> _DATA ENTRIES_
################

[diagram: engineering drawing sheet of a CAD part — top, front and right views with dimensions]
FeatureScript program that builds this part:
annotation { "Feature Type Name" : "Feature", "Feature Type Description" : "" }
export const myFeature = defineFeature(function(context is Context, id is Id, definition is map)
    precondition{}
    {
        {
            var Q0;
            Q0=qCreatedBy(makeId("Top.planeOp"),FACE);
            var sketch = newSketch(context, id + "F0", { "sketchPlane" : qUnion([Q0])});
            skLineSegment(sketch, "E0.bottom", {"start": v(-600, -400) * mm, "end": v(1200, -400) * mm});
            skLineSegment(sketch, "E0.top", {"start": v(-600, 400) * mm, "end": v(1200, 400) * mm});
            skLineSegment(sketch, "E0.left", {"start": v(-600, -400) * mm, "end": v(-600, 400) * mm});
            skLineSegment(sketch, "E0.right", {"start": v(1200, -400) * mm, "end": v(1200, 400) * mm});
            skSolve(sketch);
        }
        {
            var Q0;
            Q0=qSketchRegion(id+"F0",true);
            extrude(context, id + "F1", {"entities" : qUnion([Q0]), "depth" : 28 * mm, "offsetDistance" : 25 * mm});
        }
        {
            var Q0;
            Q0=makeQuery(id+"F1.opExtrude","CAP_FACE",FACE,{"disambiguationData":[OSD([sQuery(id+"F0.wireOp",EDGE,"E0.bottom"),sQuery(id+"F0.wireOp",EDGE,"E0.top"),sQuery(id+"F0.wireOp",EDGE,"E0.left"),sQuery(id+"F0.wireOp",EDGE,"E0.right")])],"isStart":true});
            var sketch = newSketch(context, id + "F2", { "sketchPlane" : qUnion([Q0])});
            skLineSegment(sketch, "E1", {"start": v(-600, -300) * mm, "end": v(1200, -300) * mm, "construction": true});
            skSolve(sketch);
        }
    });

################

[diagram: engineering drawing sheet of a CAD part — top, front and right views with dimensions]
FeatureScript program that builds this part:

################

> _THE PROBLEM_
State how many lines of the entries contain the string "sketchPlane", with case significant. Give only the number.

> _COMPLETED TASK_
2